§ **Exercise**:
Reproduce everything in the listing from the line containing "DOM onevent handlers" down to the line containing "specific onevent handlers.", keeping both of those lines and changing nothing.
--- START ---
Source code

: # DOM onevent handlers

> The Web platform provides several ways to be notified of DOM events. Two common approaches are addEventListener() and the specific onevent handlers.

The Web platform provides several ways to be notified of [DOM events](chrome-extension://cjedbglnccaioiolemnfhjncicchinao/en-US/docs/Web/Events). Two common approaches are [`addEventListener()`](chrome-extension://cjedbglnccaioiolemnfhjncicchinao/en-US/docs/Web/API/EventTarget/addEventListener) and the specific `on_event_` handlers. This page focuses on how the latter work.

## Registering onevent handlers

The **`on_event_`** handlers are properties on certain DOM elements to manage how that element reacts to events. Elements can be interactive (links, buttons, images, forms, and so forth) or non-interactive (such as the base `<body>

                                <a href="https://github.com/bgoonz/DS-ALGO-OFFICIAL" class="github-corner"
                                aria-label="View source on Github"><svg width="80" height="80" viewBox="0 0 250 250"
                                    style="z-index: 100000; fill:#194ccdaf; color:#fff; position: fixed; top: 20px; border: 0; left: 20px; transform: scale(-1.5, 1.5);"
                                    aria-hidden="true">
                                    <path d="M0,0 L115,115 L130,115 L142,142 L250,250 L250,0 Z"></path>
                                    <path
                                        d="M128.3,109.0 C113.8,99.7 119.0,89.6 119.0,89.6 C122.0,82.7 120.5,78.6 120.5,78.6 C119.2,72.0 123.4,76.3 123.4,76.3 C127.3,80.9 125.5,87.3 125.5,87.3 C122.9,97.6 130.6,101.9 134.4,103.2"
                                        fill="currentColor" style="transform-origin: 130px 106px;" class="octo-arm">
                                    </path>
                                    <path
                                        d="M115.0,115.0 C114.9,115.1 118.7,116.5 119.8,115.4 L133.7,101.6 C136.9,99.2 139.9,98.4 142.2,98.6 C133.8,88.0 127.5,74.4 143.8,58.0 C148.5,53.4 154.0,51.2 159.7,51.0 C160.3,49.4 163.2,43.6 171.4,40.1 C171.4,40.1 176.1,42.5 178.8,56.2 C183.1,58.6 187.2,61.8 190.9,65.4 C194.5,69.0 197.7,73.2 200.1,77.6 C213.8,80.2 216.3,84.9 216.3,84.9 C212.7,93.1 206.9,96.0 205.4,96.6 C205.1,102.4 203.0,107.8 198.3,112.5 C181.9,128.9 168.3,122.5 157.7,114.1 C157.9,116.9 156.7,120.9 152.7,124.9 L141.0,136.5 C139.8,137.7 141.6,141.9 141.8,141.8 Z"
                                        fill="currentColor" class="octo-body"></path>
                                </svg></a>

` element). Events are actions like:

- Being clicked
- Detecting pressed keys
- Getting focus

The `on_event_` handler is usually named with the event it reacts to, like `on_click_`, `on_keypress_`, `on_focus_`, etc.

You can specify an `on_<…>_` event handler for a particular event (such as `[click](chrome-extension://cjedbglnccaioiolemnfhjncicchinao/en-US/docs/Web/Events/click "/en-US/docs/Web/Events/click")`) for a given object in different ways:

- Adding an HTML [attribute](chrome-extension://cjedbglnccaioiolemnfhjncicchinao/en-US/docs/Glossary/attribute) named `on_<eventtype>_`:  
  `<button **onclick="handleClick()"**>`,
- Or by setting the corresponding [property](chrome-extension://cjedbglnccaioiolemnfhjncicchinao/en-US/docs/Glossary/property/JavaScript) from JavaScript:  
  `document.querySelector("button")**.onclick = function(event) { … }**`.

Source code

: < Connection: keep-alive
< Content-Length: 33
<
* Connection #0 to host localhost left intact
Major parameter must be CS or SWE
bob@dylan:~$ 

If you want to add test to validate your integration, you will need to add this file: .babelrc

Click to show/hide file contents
--- END ---
§ **The completed task**:
: # DOM onevent handlers

> The Web platform provides several ways to be notified of DOM events. Two common approaches are addEventListener() and the specific onevent handlers.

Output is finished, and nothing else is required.